Nel mirino lavoratori extracomunitari. Nei guai due professionisti pisani: un imprenditore edile e un consulente del lavoro privo di iscrizione all'albo

Operazione dei militari del Nucleo Carabinieri Ispettorato del Lavoro di Pisa nell’ambito di un’indagine sulla gestione delle procedure di ingresso per motivi occupazionali previste dai cosiddetti “decreti flussi”.

L’attività investigativa ha portato all’esecuzione di un’ordinanza di misura cautelare emessa dal Giudice per le indagini preliminari del Tribunale di Pisa nei confronti di due cittadini italiani attivi in provincia: il titolare di un’impresa edile e un consulente del lavoro risultato privo di iscrizione all’albo professionale.

Per il primo è stata disposta la sospensione dell’attività imprenditoriale, mentre per il secondo è stato applicato l’obbligo di presentazione alla polizia giudiziaria.

Secondo quanto ricostruito dagli inquirenti, i due avrebbero fatto ricorso in modo illecito alla procedura dei “flussi”, il meccanismo che disciplina l’ingresso in Italia di lavoratori stranieri entro quote stabilite periodicamente con decreto del Presidente del Consiglio dei Ministri, sulla base della programmazione delle politiche migratorie. L’ipotesi investigativa è che tale strumento sia stato utilizzato per favorire l’ingresso irregolare di cittadini extracomunitari, in prevalenza senegalesi, attraverso la promessa di assunzioni che non si sarebbero poi concretizzate.

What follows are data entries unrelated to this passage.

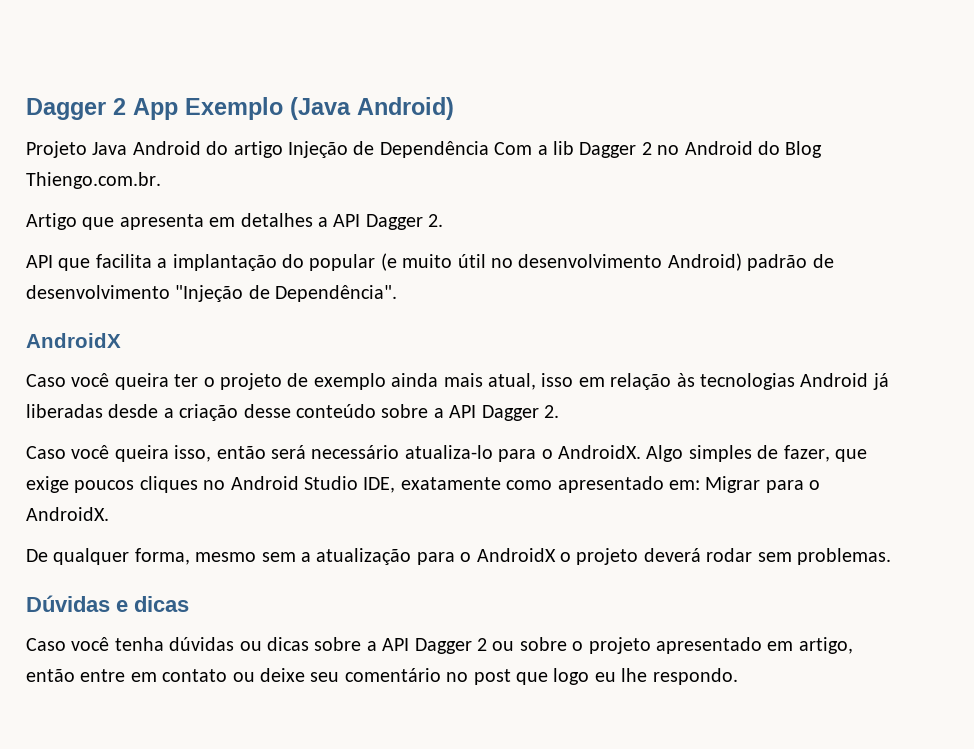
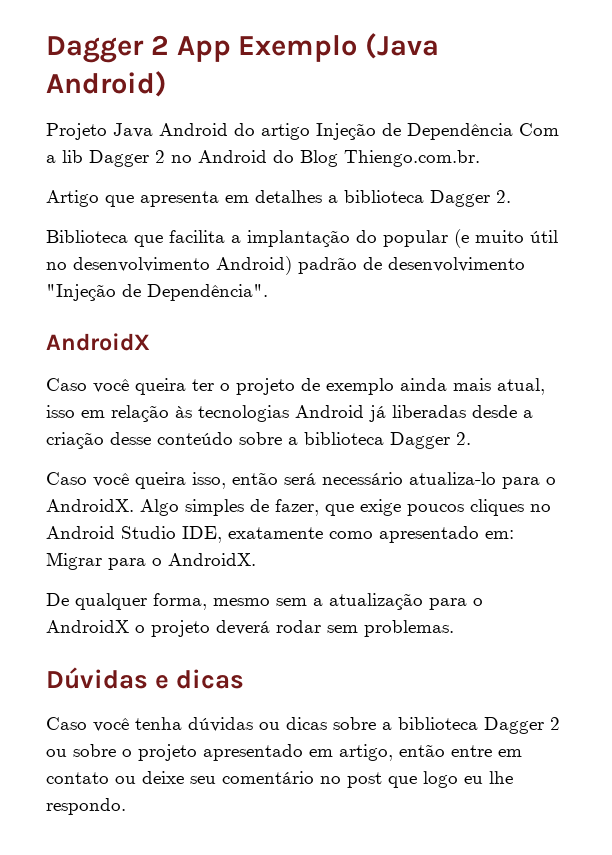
[333,214,444,230] [26,255,53,268] API Dagger 2. // API -> [344,190,511,207] [46,230,128,243] biblioteca Dagger 2. // Biblioteca
[449,405,477,418] API -> [304,432,384,445] biblioteca
[382,638,410,651] API -> [398,717,478,730] biblioteca

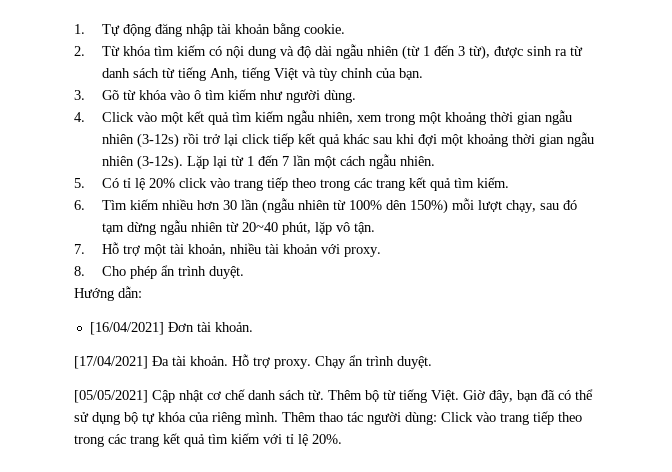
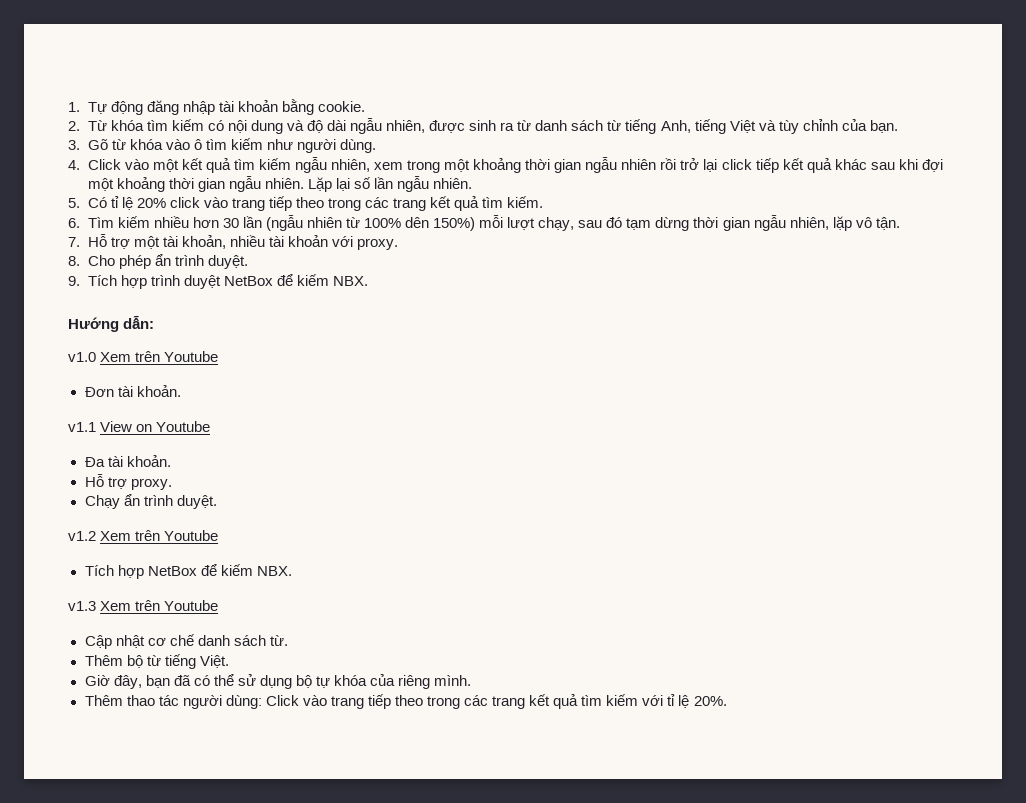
[366,45,490,60] nhiên (từ 1 đến 3 từ), -> [386,120,426,133] nhiên,
[136,133,179,148] (3-12s) -> (657, 164) none
[101,155,366,170] nhiên (3-12s). Lặp lại từ 1 đến 7 lần một cách -> [264,177,393,192] nhiên. Lặp lại số lần
[159,220,311,235] ngẫu nhiên từ 20~40 phút, -> [693,215,829,231] thời gian ngẫu nhiên,
[74,286,142,301] [89,322,164,335] Hướng dẫn: // [16/04/2021] -> [68,274,368,289] [68,315,155,332] [68,351,219,362] 9. Tích hợp trình duyệt NetBox để kiếm NBX. // Hướng dẫn: // v1.0 Xem trên Youtube //
[74,356,148,369] [17/04/2021] -> [68,421,211,432] v1.1 View on Youtube //
(228, 361) none -> (171, 461) //
(311, 364) none -> (172, 484) //
[74,390,148,403] [05/05/2021] -> [68,530,219,541] [84,564,292,579] [68,600,219,611] v1.2 Xem trên Youtube // Tích hợp NetBox để kiếm NBX. // v1.3 Xem trên Youtube //
(324, 395) none -> (288, 640) //
(459, 396) none -> (229, 661) //
(278, 417) none -> (472, 680) //

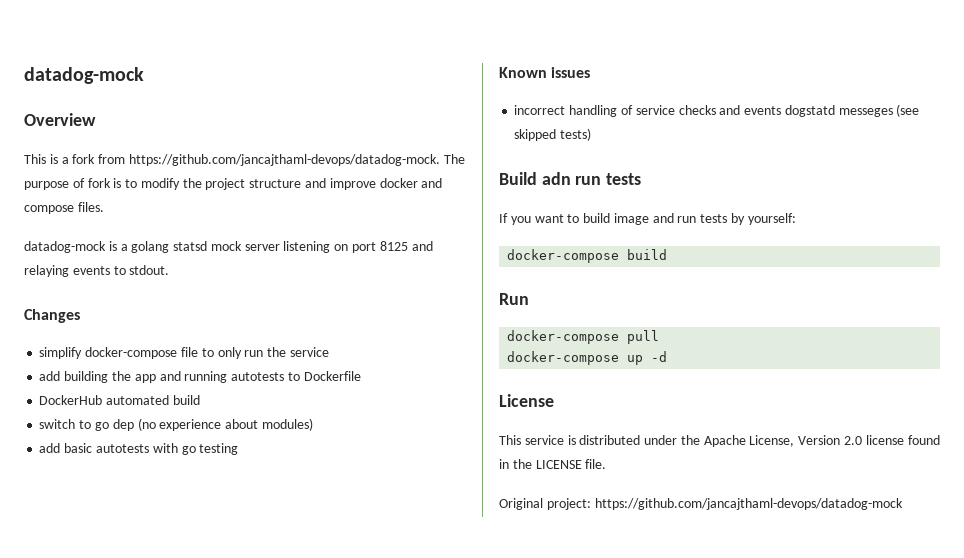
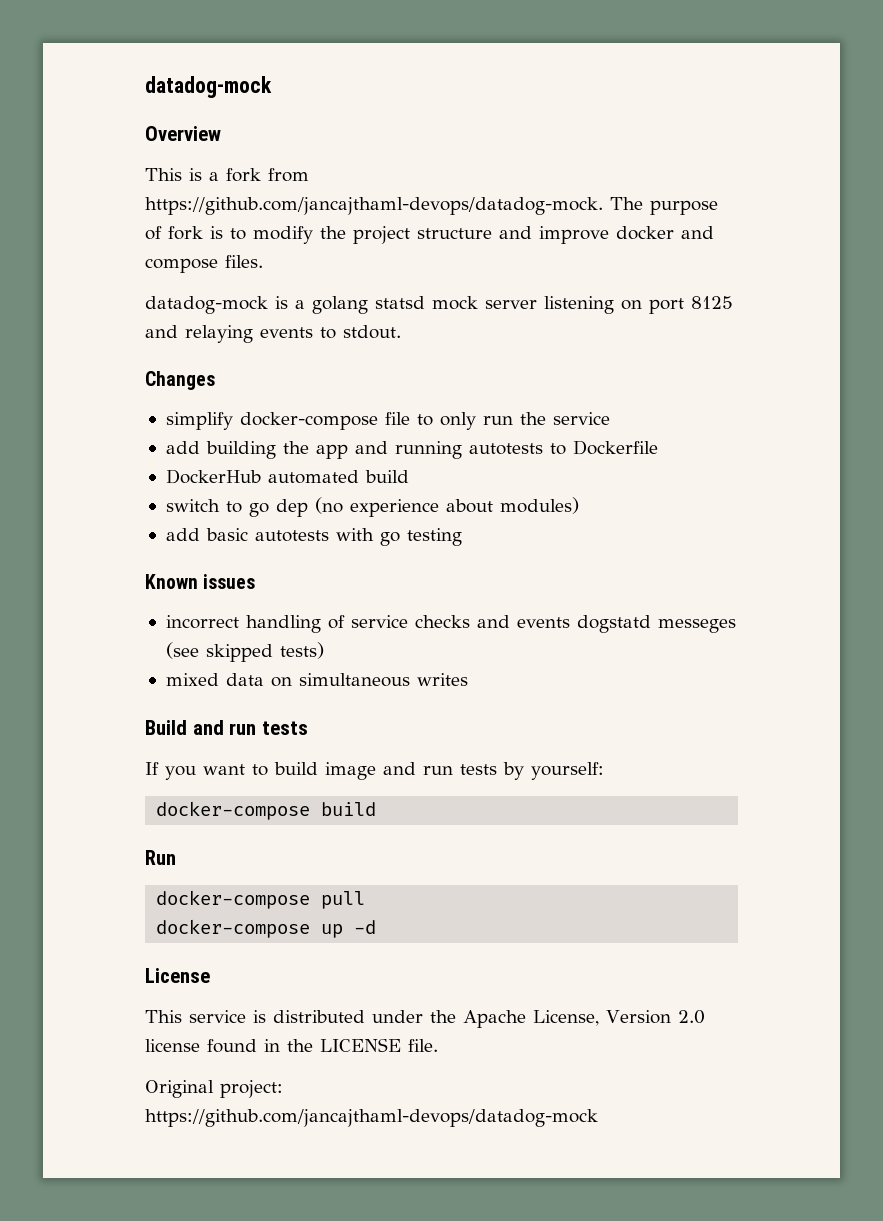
(592, 134) none -> [165,673,468,687] // mixed data on simultaneous writes
[541,172,571,185] adn -> [192,720,224,735] and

In cambio dell’avvio delle pratiche, funzionali al rilascio del titolo di soggiorno, sarebbero stati richiesti ai lavoratori bonifici e somme in contanti per un importo complessivo superiore a 30 mila euro.

Le verifiche, condotte anche mediante l’analisi di numerose istanze presentate, controlli su conti correnti bancari e acquisizione di testimonianze, avrebbero evidenziato irregolarità nella documentazione allegata alle domande, tra cui certificazioni non veritiere e attestazioni fittizie sulla capacità economica dell’impresa.